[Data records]
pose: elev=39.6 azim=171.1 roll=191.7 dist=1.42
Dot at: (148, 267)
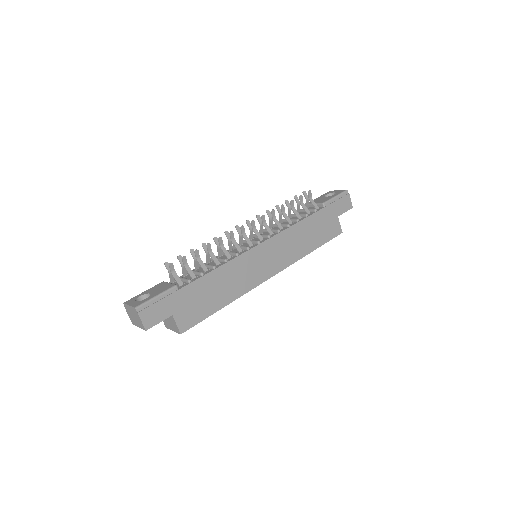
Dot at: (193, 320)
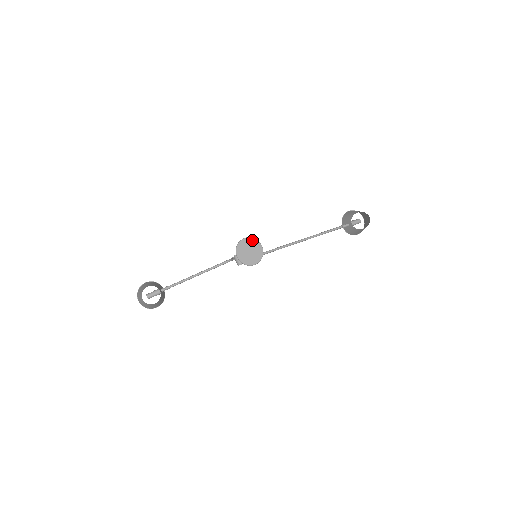
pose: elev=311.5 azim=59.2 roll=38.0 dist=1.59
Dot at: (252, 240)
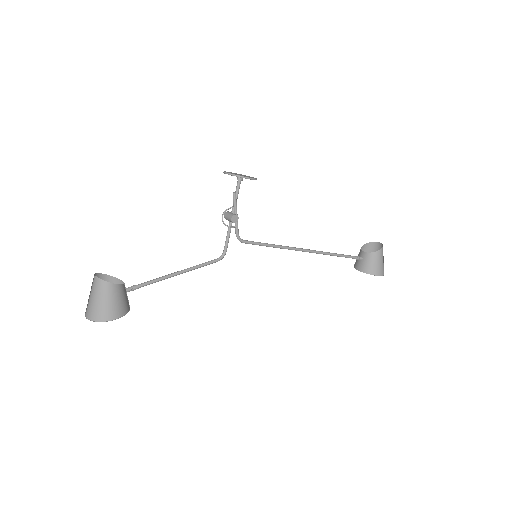
Dot at: occluded
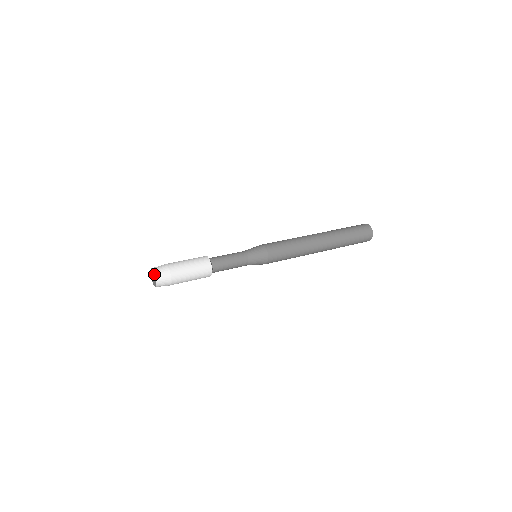
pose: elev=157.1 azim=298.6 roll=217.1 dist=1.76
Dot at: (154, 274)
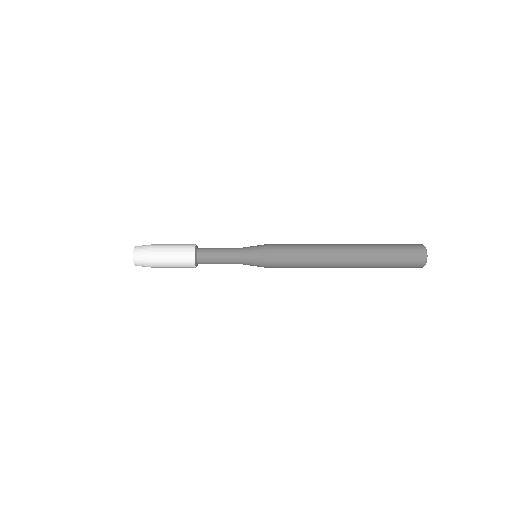
Dot at: (133, 257)
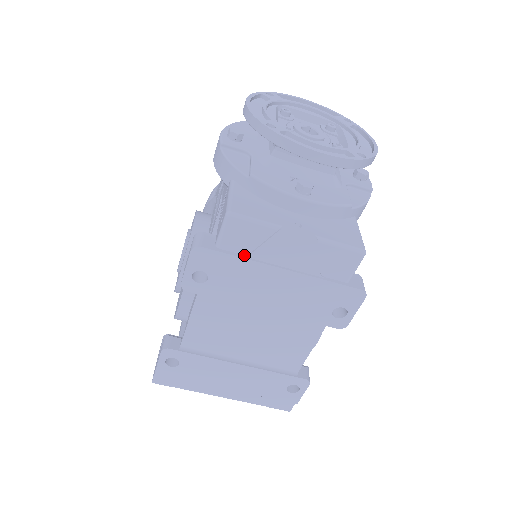
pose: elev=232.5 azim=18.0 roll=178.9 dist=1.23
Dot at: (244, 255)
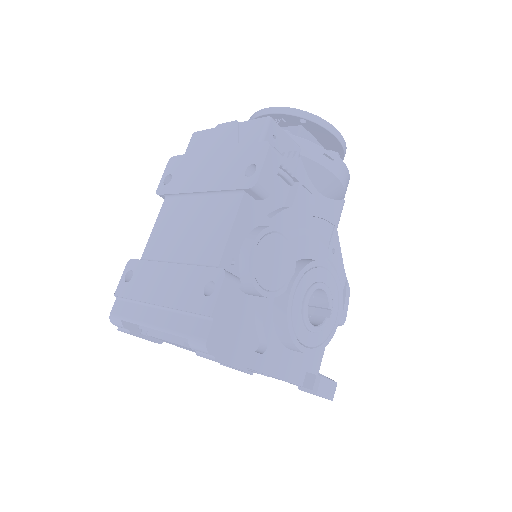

▸ **Work to complete**: Turn every line of text in the entries above into a numbered list, skipping blank lines and leaving out the pictures.

▸ **Result**:
1. pose: elev=39.6 azim=171.1 roll=191.7 dist=1.42
2. Dot at: (148, 267)
3. Dot at: (193, 320)
4. pose: elev=311.5 azim=59.2 roll=38.0 dist=1.59
5. Dot at: (252, 240)
6. Dot at: occluded
7. pose: elev=157.1 azim=298.6 roll=217.1 dist=1.76
8. Dot at: (154, 274)
9. Dot at: (133, 257)
10. pose: elev=232.5 azim=18.0 roll=178.9 dist=1.23
11. Dot at: (244, 255)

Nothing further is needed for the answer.